Confidentiality

VPN traffic is kept confidential with encryption. Plaintext data that is transported over the Internet can be intercepted and read. Encrypt the date to keep it private. Digitally encrypting the data renders it unreadable until it is unencrypted by the authorized receiver.

For encrypted communication to work, both the sender and the receiver must know the rules that are used to transform the original message into its coded form. Rules are based on algorithms and associated keys. In the context of encryption, an algorithm is a mathematical sequence of steps that combines a message, text, digits, or all three with a string of digits that are called a key. The output is an unreadable cipher string. The encryption algorithm also specifies how an encrypted message is decrypted. Decryption is extremely difficult or impossible without the correct key.

In the figure, Gail wants to send an electronic funds transfer (EFT) across the Internet to Jeremy. At the local end, the document is combined with a key and run through an encryption algorithm. The output is encrypted ciphertext. The ciphertext is then sent through the Internet. At the remote end, the message is recombined with a key and sent back through the encryption algorithm. The output is the original financial document.

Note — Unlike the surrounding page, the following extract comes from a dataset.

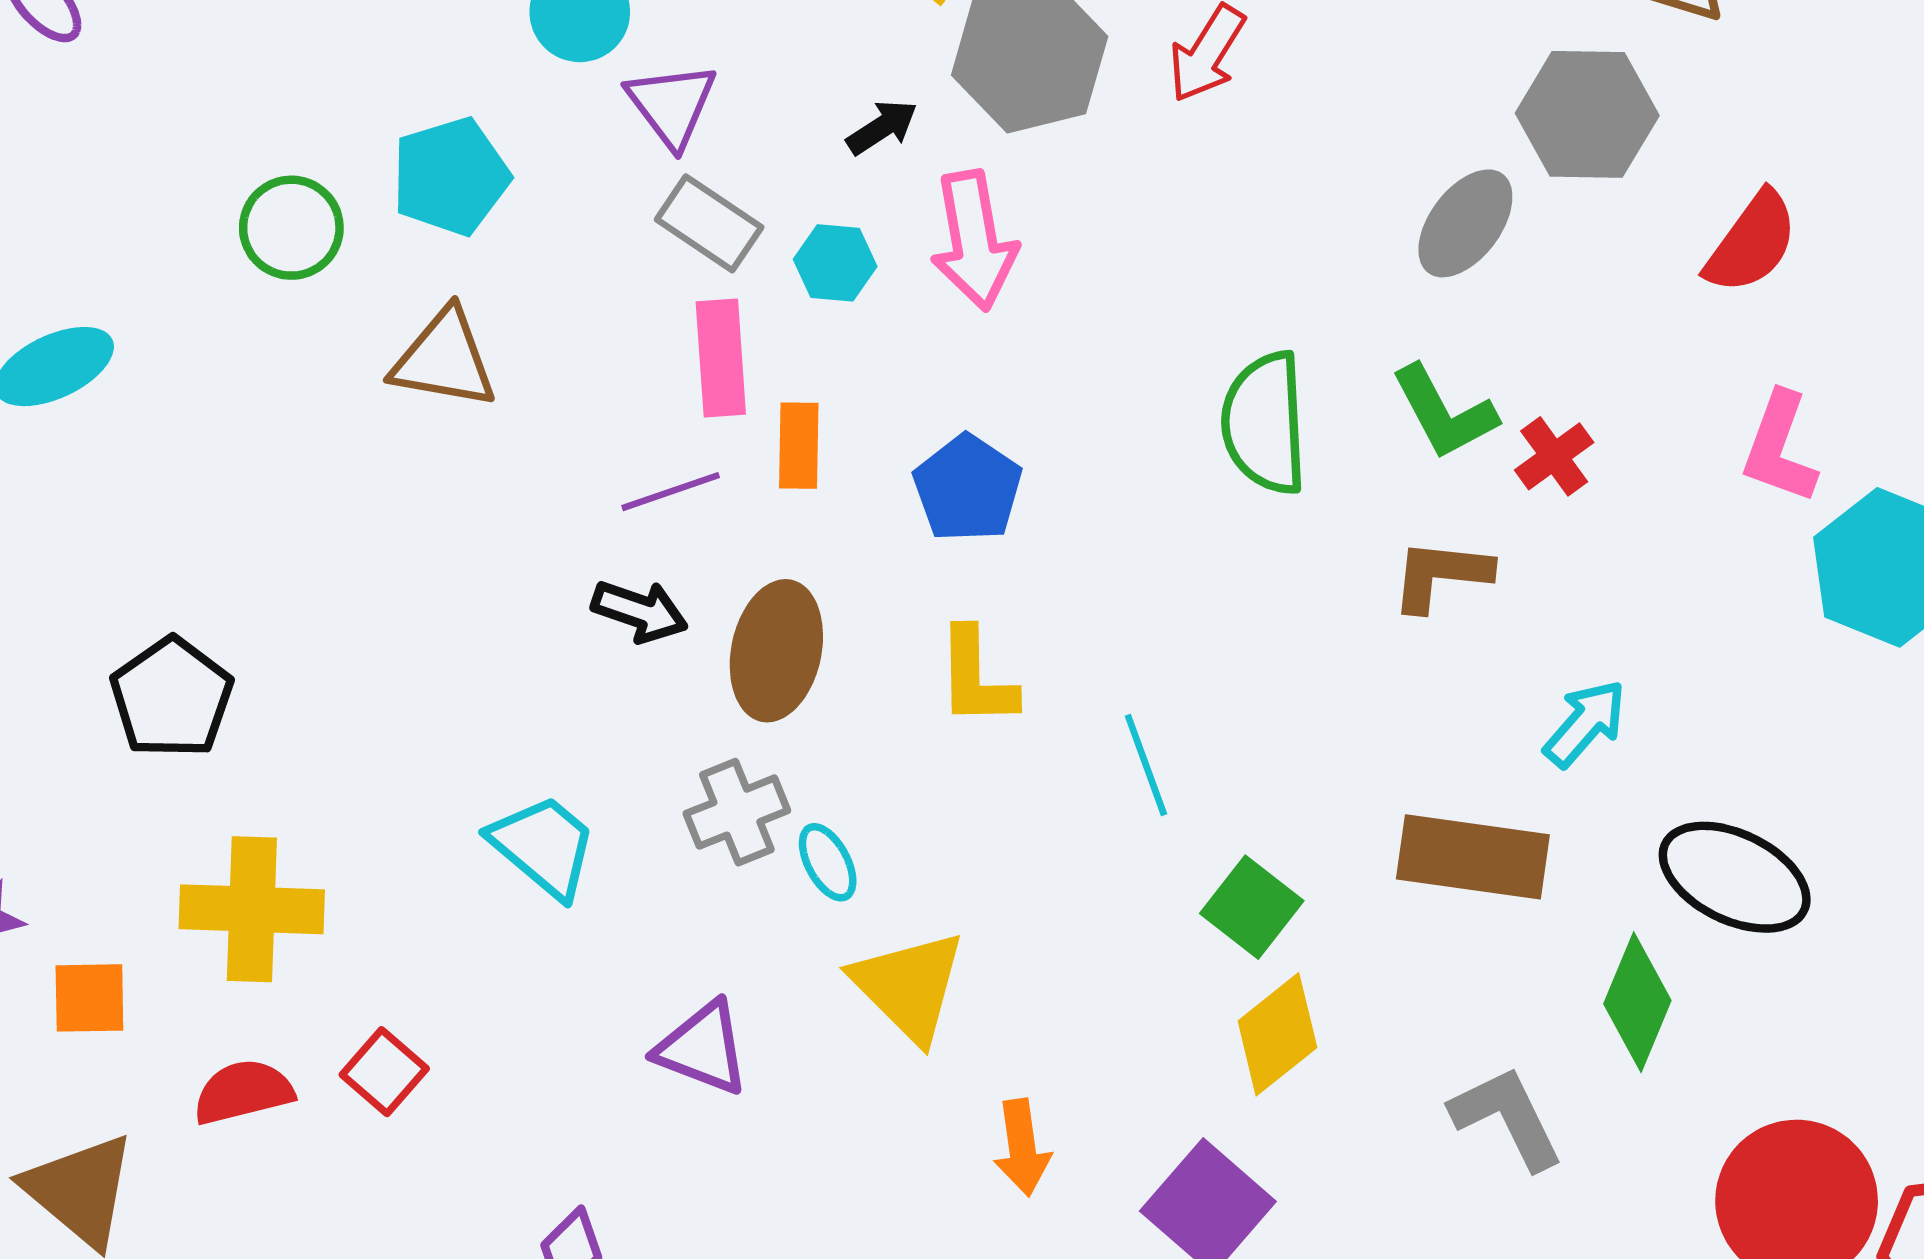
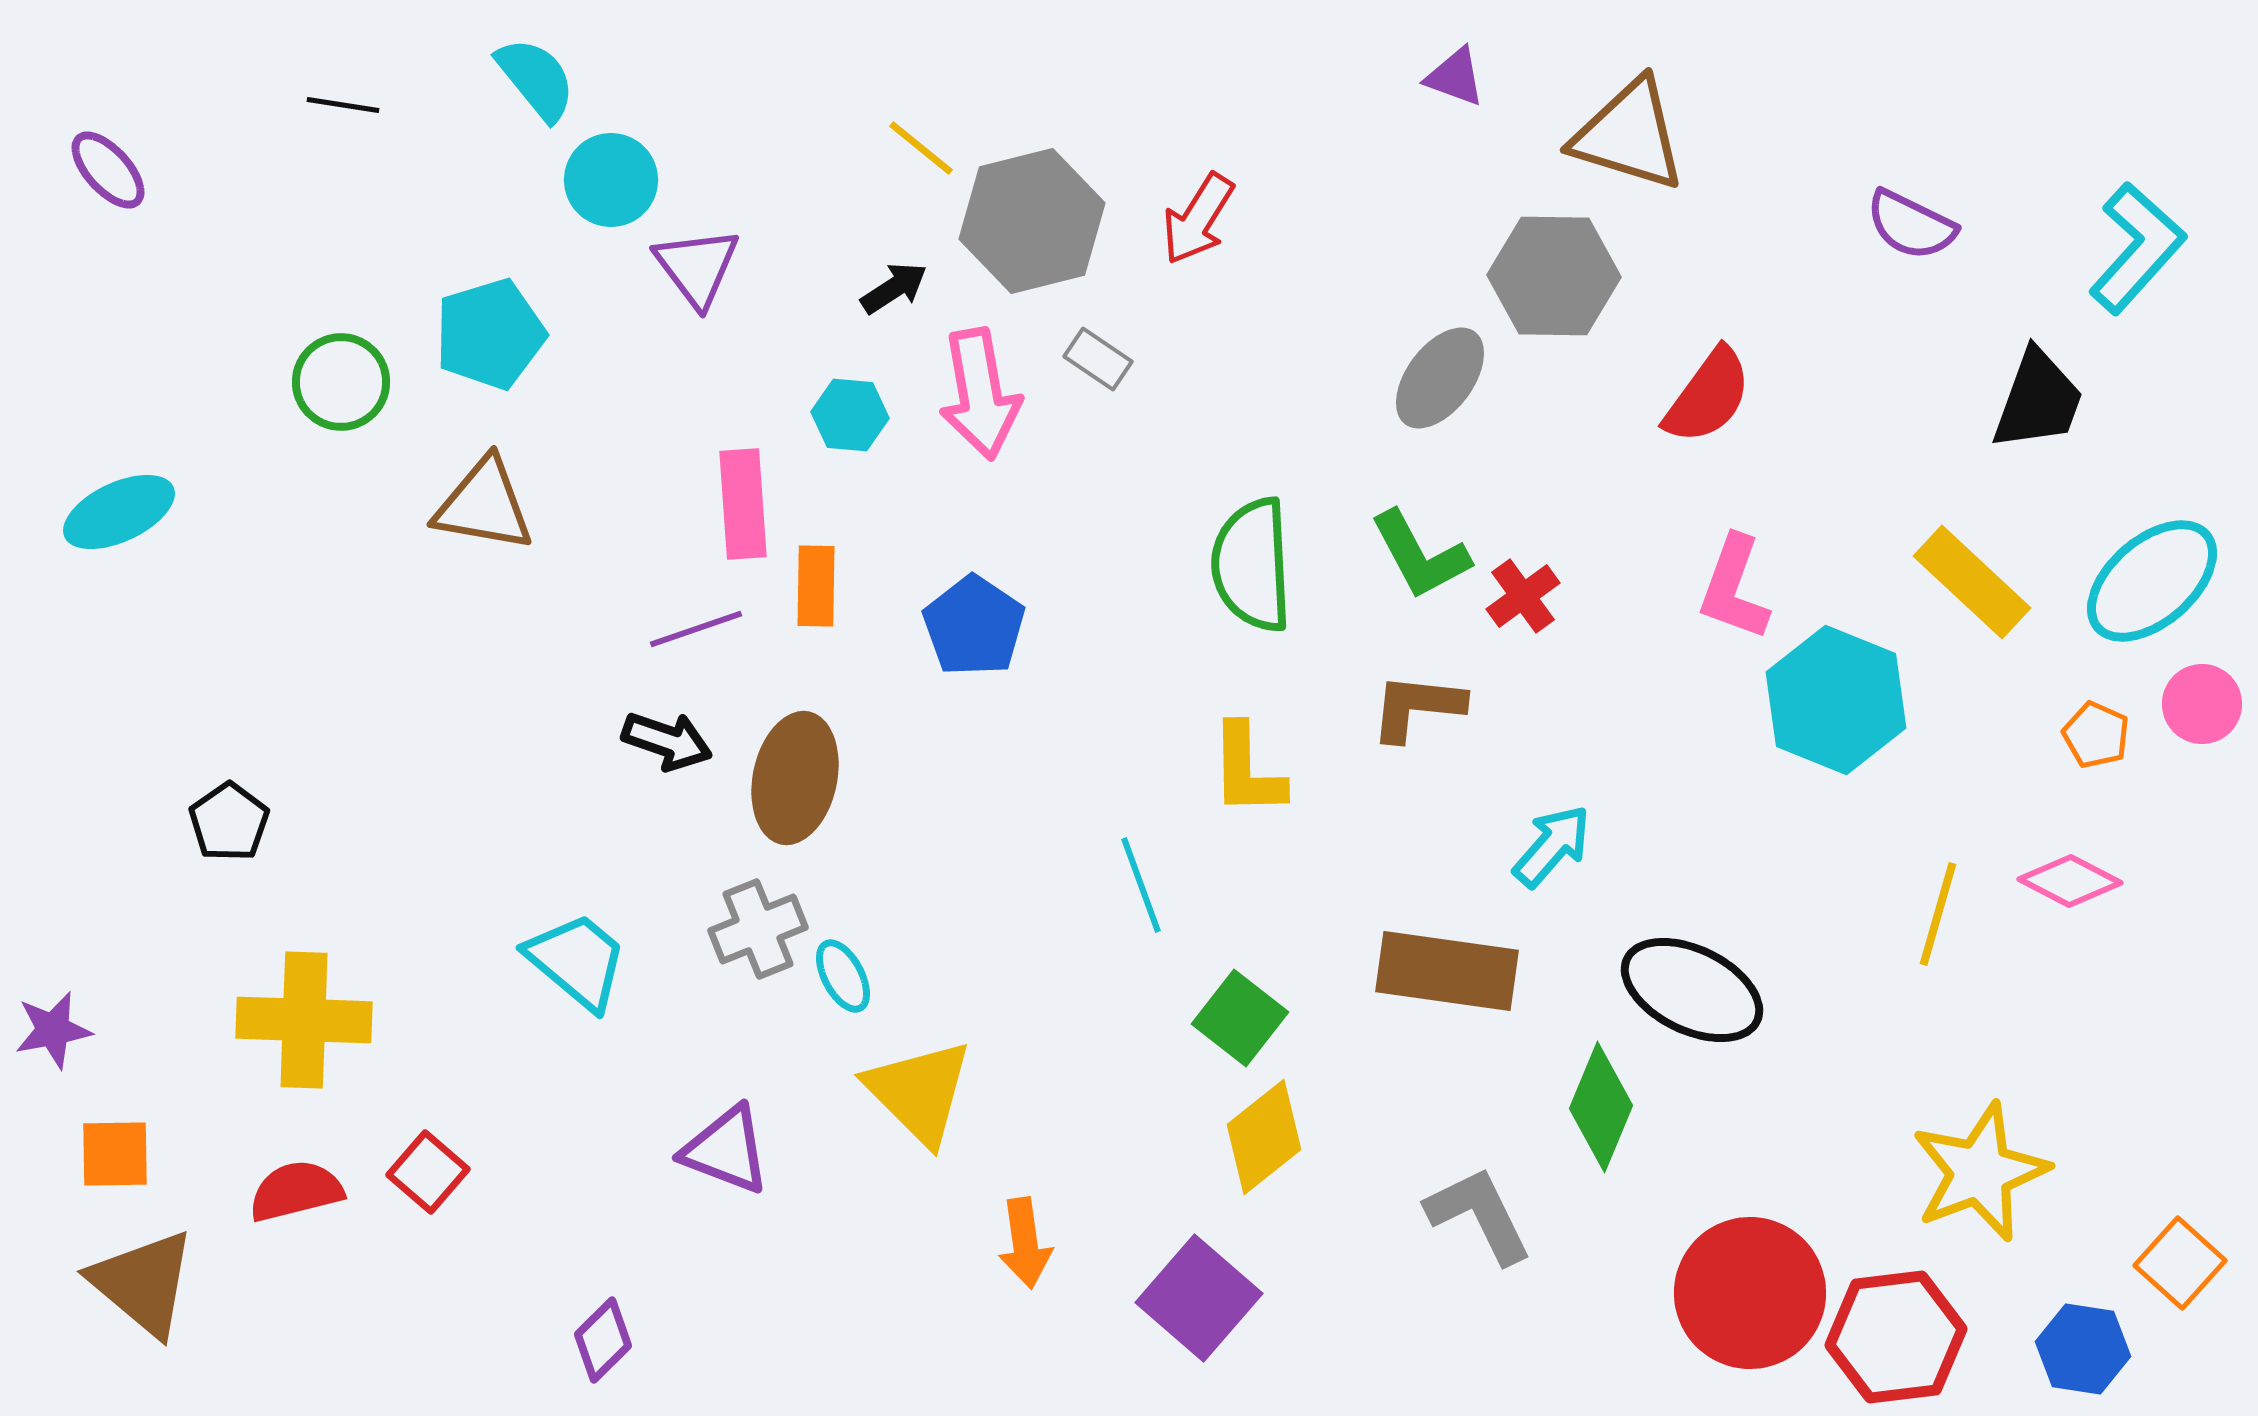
gray rectangle: (709, 223) -> (1098, 359), moved, size x0.7
yellow L-shape: (976, 677) -> (1247, 770), moved
black pentagon: (172, 698) -> (229, 822), size x0.7
orange square: (89, 998) -> (115, 1154), moved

Confidentiality is achieved through the encryption of traffic as it travels through a VPN. The degree of security depends on the key length of the encryption algorithm and the sophistication of the algorithm. If a hacker tries to hack the key through a brute-force attack, the number of possibilities to try is a function of the key length. The time to process all of the possibilities is a function of the computer power of the attacking device. The shorter the key, the easier it is to break. For example, where a relatively sophisticated computer may take approximately one year to break a 64-bit long key, the same computer may take anywhere from 10 to 19 years to decrypt a 128-bit long key.